Blockchain seems especially useful, he adds, in cases involving multiple independent parties that do not want an infrastructure owned and controlled by just one party. “That’s why a lot of the use cases that we have are multiparty—independent entities, public and private sectors. You will rarely see a use case that is entirely internal to government because from our perspective, there are very mature technologies that can do a better job,” John explains.

S&T Directorate officials also stress the need for interoperability. If, for instance, different trade consortia operate different blockchain systems, the U.S. government needs one system capable of operating with all. “One of the things we are very, very clear on is that the solutions that the startups propose to us need to have those specifications and standards to ensure interoperability between solutions. Or they should be taking our funding to bake that into their product line because we do not want to be locked into one particular vendor,” John states.

Interoperability is important in part because department officials do not want to inadvertently point the highly competitive blockchain marketplace in any one direction.

“We are sort of at a flexion point with blockchain technology whereby there is a lot of desire for companies in that space to become the next platform, where everybody comes on their platform and the platform provider sits in the middle and extracts value from it,” John suggests. “The government is not interested in picking a winner in the blockchain horse race. We’re not fans of a one-ring-to-bind-them-all approach that may be the operating model of a lot of the bigger blockchain companies.”
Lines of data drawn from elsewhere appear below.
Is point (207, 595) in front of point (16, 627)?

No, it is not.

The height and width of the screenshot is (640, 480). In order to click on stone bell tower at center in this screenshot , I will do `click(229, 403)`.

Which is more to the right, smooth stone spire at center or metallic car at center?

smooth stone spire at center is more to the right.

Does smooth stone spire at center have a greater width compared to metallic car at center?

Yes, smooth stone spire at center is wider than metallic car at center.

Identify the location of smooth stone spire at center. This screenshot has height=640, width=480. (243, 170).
To the contrary, government officials want to ensure small businesses are able to compete, he continues. “We do not want to take a position where we are mandating that everybody else choose a particular vendor. We want an ecosystem of interoperable blockchain technologies. We want to make sure there is opportunity not only for the big players but also for the startups and the small players on an interoperable playing field.”

The S&T team also emphasizes the need for security of personally identifiable or proprietary information, and in this case encryption is not enough. “Encryption algorithms by their very nature—because of Moore’s Law or because of implementation challenges—eventually become public. That is a reality in the world,” John declares. “Encrypting data, putting it on a public chain, sooner or later, 10 years or 15 years down the road, will eventually result in that data becoming public. We are interested in architectures whereby no private data, no sensitive data, is ever put on a public blockchain.”

While blockchain appears interesting for some of the Homeland Security Department’s challenges, S&T’s team is assessing the business case as much as the technology itself. “This is our opportunity to basically do a pilot and proof of concept, kick the tires of the technologies to find out if they’re scalable, if they can support government use cases,” John says. “It is not just a technical evaluation. It’s also a business evaluation, a legal evaluation and an evaluation of whether or not the internal investment is actually worth it.”

That is the approach S&T takes to every project, he adds. “That is part and parcel of every single effort that we are going to be doing. It is not simply a technical decision in any way, shape or form.”